▶ **Exercise prompt**
Copy out the material below line for line, without changing anything.

▶ **Listed records**
════════════════
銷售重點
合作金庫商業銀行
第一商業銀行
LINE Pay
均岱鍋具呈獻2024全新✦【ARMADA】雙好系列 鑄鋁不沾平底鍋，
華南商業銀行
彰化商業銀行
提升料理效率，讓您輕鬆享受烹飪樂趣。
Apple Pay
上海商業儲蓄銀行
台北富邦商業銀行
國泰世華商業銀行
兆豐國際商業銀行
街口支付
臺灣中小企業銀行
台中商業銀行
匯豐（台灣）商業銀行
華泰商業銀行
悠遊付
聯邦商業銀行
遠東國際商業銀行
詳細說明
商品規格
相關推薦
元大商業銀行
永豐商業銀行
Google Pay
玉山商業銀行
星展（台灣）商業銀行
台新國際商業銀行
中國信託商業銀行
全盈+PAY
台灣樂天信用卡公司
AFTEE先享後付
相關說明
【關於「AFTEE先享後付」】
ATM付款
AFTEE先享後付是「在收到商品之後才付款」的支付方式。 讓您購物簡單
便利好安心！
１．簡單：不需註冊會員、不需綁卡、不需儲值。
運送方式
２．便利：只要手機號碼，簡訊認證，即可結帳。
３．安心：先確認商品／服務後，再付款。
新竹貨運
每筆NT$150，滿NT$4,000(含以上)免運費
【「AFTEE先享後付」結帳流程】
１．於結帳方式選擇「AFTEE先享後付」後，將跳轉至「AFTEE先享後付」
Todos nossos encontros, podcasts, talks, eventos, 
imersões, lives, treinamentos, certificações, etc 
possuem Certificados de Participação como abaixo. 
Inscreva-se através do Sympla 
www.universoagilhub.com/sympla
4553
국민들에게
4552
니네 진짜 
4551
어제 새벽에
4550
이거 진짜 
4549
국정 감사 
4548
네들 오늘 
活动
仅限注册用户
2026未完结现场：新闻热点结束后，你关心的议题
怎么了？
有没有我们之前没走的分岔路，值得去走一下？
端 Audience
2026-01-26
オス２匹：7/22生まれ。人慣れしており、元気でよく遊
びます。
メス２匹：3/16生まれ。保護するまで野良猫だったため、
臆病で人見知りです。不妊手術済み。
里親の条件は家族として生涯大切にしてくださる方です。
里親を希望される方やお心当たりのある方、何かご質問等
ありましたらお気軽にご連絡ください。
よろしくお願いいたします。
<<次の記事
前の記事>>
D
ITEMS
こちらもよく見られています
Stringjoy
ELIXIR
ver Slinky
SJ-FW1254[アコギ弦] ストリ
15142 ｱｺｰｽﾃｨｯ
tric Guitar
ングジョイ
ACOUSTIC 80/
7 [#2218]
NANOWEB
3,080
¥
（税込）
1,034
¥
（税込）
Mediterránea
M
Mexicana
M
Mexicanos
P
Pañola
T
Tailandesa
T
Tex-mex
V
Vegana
════════════════
▶ **Response to the exercise**
銷售重點
合作金庫商業銀行
第一商業銀行
LINE Pay
均岱鍋具呈獻2024全新✦【ARMADA】雙好系列 鑄鋁不沾平底鍋，
華南商業銀行
彰化商業銀行
提升料理效率，讓您輕鬆享受烹飪樂趣。
Apple Pay
上海商業儲蓄銀行
台北富邦商業銀行
國泰世華商業銀行
兆豐國際商業銀行
街口支付
臺灣中小企業銀行
台中商業銀行
匯豐（台灣）商業銀行
華泰商業銀行
悠遊付
聯邦商業銀行
遠東國際商業銀行
詳細說明
商品規格
相關推薦
元大商業銀行
永豐商業銀行
Google Pay
玉山商業銀行
星展（台灣）商業銀行
台新國際商業銀行
中國信託商業銀行
全盈+PAY
台灣樂天信用卡公司
AFTEE先享後付
相關說明
【關於「AFTEE先享後付」】
ATM付款
AFTEE先享後付是「在收到商品之後才付款」的支付方式。 讓您購物簡單
便利好安心！
１．簡單：不需註冊會員、不需綁卡、不需儲值。
運送方式
２．便利：只要手機號碼，簡訊認證，即可結帳。
３．安心：先確認商品／服務後，再付款。
新竹貨運
每筆NT$150，滿NT$4,000(含以上)免運費
【「AFTEE先享後付」結帳流程】
１．於結帳方式選擇「AFTEE先享後付」後，將跳轉至「AFTEE先享後付」
Todos nossos encontros, podcasts, talks, eventos, 
imersões, lives, treinamentos, certificações, etc 
possuem Certificados de Participação como abaixo. 
Inscreva-se através do Sympla 
www.universoagilhub.com/sympla
4553
국민들에게
4552
니네 진짜 
4551
어제 새벽에
4550
이거 진짜 
4549
국정 감사 
4548
네들 오늘 
活动
仅限注册用户
2026未完结现场：新闻热点结束后，你关心的议题
怎么了？
有没有我们之前没走的分岔路，值得去走一下？
端 Audience
2026-01-26
オス２匹：7/22生まれ。人慣れしており、元気でよく遊
びます。
メス２匹：3/16生まれ。保護するまで野良猫だったため、
臆病で人見知りです。不妊手術済み。
里親の条件は家族として生涯大切にしてくださる方です。
里親を希望される方やお心当たりのある方、何かご質問等
ありましたらお気軽にご連絡ください。
よろしくお願いいたします。
<<次の記事
前の記事>>
D
ITEMS
こちらもよく見られています
Stringjoy
ELIXIR
ver Slinky
SJ-FW1254[アコギ弦] ストリ
15142 ｱｺｰｽﾃｨｯ
tric Guitar
ングジョイ
ACOUSTIC 80/
7 [#2218]
NANOWEB
3,080
¥
（税込）
1,034
¥
（税込）
Mediterránea
M
Mexicana
M
Mexicanos
P
Pañola
T
Tailandesa
T
Tex-mex
V
Vegana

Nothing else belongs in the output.